3 Big Data Challenges Your Business Will Face in 2017
One of the biggest challenges companies face is balancing competing demands, such as security versus accessibility, data management, and data mining. These problems are only compounded by the sheer amount of data businesses are collecting; we are collecting masses of data without clear understanding regarding how it is used to improve the bottom line and suffer impaired productivity trying to sort through it all. This isn’t the only problem companies face today. Here are the four Big Data challenges your business will face in 2017.
While computing power doubles about every eighteen months according to Moore’s Law, the amount of data we generate is increasing 40 to 60 percent per year, depending on the business. This is separate from the indexes used to try to track the files where the information is stored and backups of the backups demanded by various government regulations or contractual requirements.

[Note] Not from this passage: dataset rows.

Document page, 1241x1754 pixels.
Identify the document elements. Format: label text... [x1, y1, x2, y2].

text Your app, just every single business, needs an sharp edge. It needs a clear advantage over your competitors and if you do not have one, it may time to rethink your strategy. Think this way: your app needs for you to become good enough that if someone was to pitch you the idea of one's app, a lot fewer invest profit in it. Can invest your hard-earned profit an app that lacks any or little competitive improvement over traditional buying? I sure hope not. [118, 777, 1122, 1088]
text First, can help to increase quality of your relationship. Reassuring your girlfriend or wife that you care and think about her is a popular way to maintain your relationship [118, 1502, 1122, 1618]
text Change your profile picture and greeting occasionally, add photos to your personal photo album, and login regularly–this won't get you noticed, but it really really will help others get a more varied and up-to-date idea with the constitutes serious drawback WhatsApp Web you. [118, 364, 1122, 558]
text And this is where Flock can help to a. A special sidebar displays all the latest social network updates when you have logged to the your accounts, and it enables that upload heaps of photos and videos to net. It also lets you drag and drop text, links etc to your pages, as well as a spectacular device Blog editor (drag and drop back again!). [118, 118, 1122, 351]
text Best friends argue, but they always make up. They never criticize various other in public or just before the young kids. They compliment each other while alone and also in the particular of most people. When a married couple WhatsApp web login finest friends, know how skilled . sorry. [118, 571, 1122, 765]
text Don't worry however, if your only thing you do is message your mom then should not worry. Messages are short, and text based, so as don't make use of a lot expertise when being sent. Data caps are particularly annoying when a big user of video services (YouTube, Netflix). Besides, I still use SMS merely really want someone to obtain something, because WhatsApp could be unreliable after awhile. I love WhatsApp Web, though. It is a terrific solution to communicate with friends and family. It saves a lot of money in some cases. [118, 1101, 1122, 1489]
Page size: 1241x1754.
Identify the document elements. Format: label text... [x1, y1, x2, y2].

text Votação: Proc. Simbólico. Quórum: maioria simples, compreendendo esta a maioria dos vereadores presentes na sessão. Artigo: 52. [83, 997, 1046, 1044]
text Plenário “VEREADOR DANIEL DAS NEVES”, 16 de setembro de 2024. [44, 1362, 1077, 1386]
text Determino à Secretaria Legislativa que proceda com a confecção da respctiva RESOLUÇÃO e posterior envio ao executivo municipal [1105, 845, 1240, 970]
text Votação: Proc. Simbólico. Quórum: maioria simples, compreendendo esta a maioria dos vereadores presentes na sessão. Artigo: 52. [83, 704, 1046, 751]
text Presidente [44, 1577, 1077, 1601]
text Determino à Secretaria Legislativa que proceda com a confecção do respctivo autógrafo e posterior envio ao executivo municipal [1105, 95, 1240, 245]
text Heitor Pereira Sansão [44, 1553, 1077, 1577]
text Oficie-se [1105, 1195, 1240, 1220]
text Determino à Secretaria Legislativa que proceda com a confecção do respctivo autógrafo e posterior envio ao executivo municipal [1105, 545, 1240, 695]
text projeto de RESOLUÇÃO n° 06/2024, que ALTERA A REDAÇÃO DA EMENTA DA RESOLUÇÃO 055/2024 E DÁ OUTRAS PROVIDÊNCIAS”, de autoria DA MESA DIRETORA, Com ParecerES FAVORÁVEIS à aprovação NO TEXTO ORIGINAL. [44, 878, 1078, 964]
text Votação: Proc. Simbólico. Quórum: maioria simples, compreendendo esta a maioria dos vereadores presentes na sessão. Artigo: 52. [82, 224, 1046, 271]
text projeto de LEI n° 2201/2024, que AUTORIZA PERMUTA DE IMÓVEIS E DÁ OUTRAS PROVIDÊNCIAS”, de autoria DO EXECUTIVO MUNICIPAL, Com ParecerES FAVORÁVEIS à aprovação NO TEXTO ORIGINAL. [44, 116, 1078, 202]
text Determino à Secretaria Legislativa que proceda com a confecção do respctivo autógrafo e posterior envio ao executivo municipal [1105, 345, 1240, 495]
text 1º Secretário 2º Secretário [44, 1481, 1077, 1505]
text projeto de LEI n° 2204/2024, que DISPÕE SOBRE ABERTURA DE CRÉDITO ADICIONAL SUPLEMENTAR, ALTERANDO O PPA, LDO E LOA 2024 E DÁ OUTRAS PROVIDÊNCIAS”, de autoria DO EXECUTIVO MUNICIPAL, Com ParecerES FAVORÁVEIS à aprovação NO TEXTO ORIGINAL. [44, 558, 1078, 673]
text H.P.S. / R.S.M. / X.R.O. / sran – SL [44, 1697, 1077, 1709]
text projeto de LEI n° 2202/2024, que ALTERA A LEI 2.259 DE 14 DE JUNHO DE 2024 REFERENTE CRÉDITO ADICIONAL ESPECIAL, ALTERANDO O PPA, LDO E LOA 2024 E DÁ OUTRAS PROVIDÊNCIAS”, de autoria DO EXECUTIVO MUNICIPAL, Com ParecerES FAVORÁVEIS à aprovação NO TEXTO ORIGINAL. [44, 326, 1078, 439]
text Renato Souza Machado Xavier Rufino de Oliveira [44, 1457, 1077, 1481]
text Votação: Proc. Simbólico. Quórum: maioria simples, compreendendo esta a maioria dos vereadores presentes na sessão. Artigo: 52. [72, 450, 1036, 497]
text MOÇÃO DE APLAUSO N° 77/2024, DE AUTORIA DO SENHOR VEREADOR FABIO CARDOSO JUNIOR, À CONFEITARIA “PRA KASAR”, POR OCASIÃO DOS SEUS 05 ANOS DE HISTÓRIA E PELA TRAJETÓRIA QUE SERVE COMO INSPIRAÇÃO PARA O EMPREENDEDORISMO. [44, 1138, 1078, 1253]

Companies are considering “data lakes” that store masses of data in unstructured formats, but now the problem of finding and converting data to usable information becomes even bigger.
Making Use of Data
Data takes the form of raw numbers and entries. Information is what you have when data has meaning attached. Knowledge occurs when you can use information to your benefit and we are throwing so much data at knowledge workers they are struggling to make use of it. Businesses face the challenge of finding people who can mine big data to generate the information knowledge workers need to make good decisions at the time they need it. This is a problem foreseen by management guru Peter Drucker, but at a far greater scale than what he imagined.
This challenge is multiplied by the various locations where data resides and conflicting data formats. And that is why Big Data analytic experts are paid such high salaries. The democratization of predictive analytics could potentially reduce this problem, but that is still in the future for most business cases, since data is becoming both more complex and disparate.
Security is a major problem for big data companies. The cloud storage used to host the masses of data at a low cost per terabyte also gives many different people access. Even when the cloud server is relatively secure, backups and backups of backups to minimize disruption have to be protected and not always are. With the internet of things, security is often a distant third or fourth concern compared to data collection and sharing, though this information can be used against consumers.
Security can also be difficult when recovering lost data. Unfortunately, third-party data recovery services absolutely have to have access to crucial information when performing data recovery. This is why you should only work with SSAE 16 certified data recovery service such as Secure Data Recovery. You should also consult a secure data recovery expert from the start when setting up your databases.
Data storage has long been a problem for companies. Technology has kept up to date, but the internet of things and demands for 100% uptime make this a greater problem. Mining the massive, disparate, scattered and complex data sets to make use of it remains a serious challenge. This is in conjunction with the significant resources necessary to perform data mining. Securing data across many different platforms is an ongoing issue that is all too often neglected.